Шум времени | страница 12
Дорога была тревожная. Тусклый вагон в Дерпте ночью, с громкими эстонскими песнями, приступом брали какие-то ферейны, возвращаясь с большого певческого праздника. Эстонцы топотали и ломились в дверь. Было очень страшно.
Дедушка – голубоглазый старик в ермолке, закрывавшей наполовину лоб, с чертами важными и немного сановными, как бывает у очень почтенных евреев, улыбался, радовался, хотел быть ласковым, да не умел, – густые брови сдвигались. Он хотел взять меня на руки, я чуть не заплакал. Добрая бабушка, в черноволосой накладке на седых волосах и в капоте с желтоватыми цветочками, мелко-мелко семенила по скрипучим половицам и все хотела чем-нибудь угостить.
Она спрашивала: «Покушали? покушали?» – единственное русское слово, которое она знала. Но не понравились мне пряные стариковские лакомства, их горький миндальный вкус. Родители ушли в город. Опечаленный дед и грустная, суетливая бабушка – попробуют заговорить и нахохлятся, как старые обиженные птицы. Я порывался им объяснить, что хочу к маме – они не понимали. Тогда я пальцем на столе изобразил желание уйти, перебирая на манер походки средним и указательным.
Вдруг дедушка вытащил из ящика комода черно-желтый шелковый платок, накинул мне его на плечи и заставил повторять за собой слова, составленные из незнакомых шумов, но, недовольный моим лепетом, рассердился, закачал неодобрительно головой. Мне стало душно и страшно. Не помню, как на выручку подоспела мать.
Отец часто говорил о честности деда, как о высоком духовном качестве. Для еврея честность – это мудрость и почти святость. Чем дальше по поколеньям этих суровых голубоглазых стариков, тем честнее и суровее. Прадед Вениамин однажды сказал: «Я прекращаю дело и торговлю – мне больше не нужно денег». Ему хватило точь-в-точь по самый день смерти – он не оставил ни одной копейки.
Рижское взморье – это целая страна.
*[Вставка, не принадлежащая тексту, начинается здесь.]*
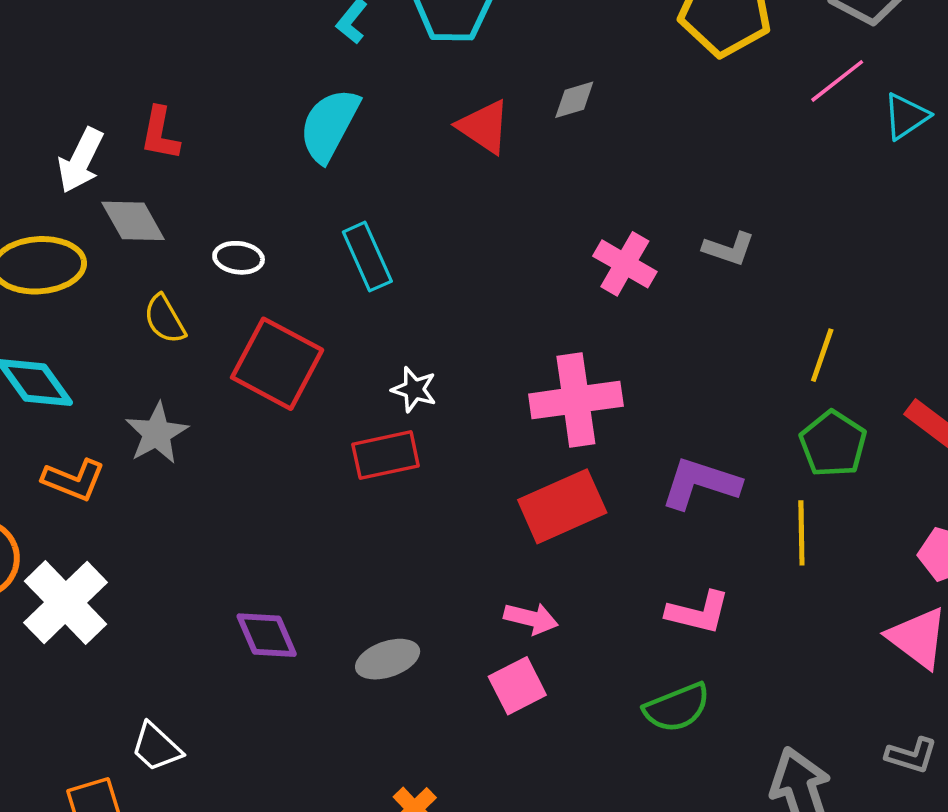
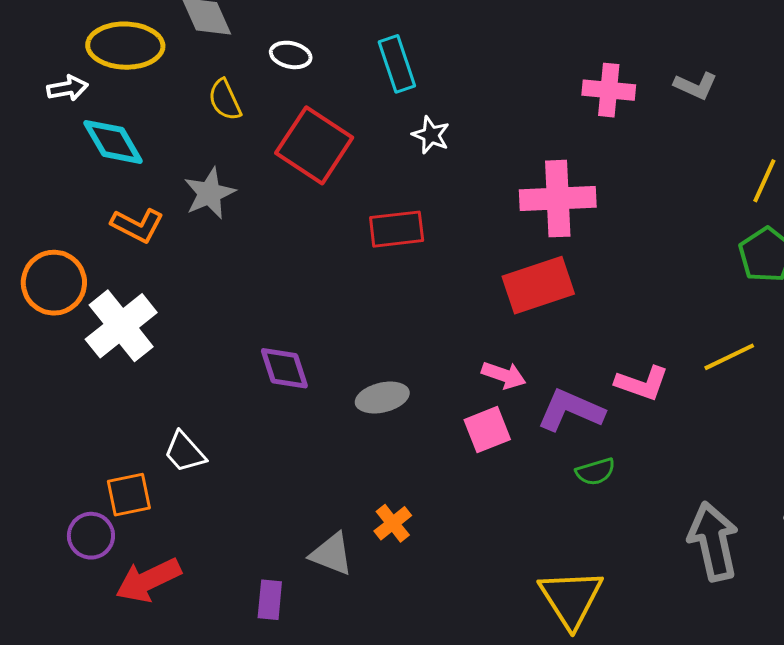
pink cross: (625, 264) -> (609, 90), turned -30
white star: (414, 389) -> (431, 135), moved
purple L-shape: (700, 483) -> (571, 410), moved
yellow line: (801, 533) -> (729, 357), moved, turned 60
green semicircle: (677, 708) -> (595, 472), moved, size x0.7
Славится вязким, удивительно мелким и чистым желтым песком (разве в песочных часах такой песочек!) и дырявыми мостками в одну и две доски, перекинутыми через двадцативерстную дачную Сахару.
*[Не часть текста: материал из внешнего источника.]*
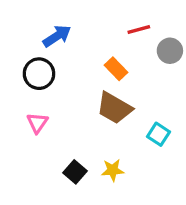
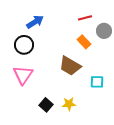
orange rectangle: (116, 69) -> (84, 42), moved
pink triangle: (37, 123) -> (23, 75), size x1.5
cyan square: (158, 134) -> (97, 82), turned -32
Дачный размах рижского взморья не сравнится ни с какими курортами. Мостки, клумбы, палисадники, стеклянные шары тянутся нескончаемым городищем, все на желтом, каким играют ребята, измолотом в пшеницу канареечном песке.
Латыши на задворках сушат и вялят камбалу, одноглазую, костистую, плоскую, как широкая ладонь, рыбу. Детский плач, фортепианные гаммы, стоны пациентов бесчисленных зубных врачей, звон посуды маленьких дачных табльдотов, рулады певцов и крики разносчиков не молкнут в лабиринте кухонных садов, булочных и колючих проволок, и по рельсовой подкове на песчаной насыпи, сколько хватает глаз, бегают игрушечные поезда, набитые «зайцами», прыгающими на ходу, от немецкого чопорного Бильдерлинсгофа до скученного и пахнущего пеленками еврейского Дуббельна. По редким сосновым перелескам блуждают бродячие оркестры: две трубы калачом, кларнет и тромбон, и, выдувая немилосердную медную фальшь, отовсюду гонимые, то здесь, то там разражаются лошадиным маршем прекрасной Каролины.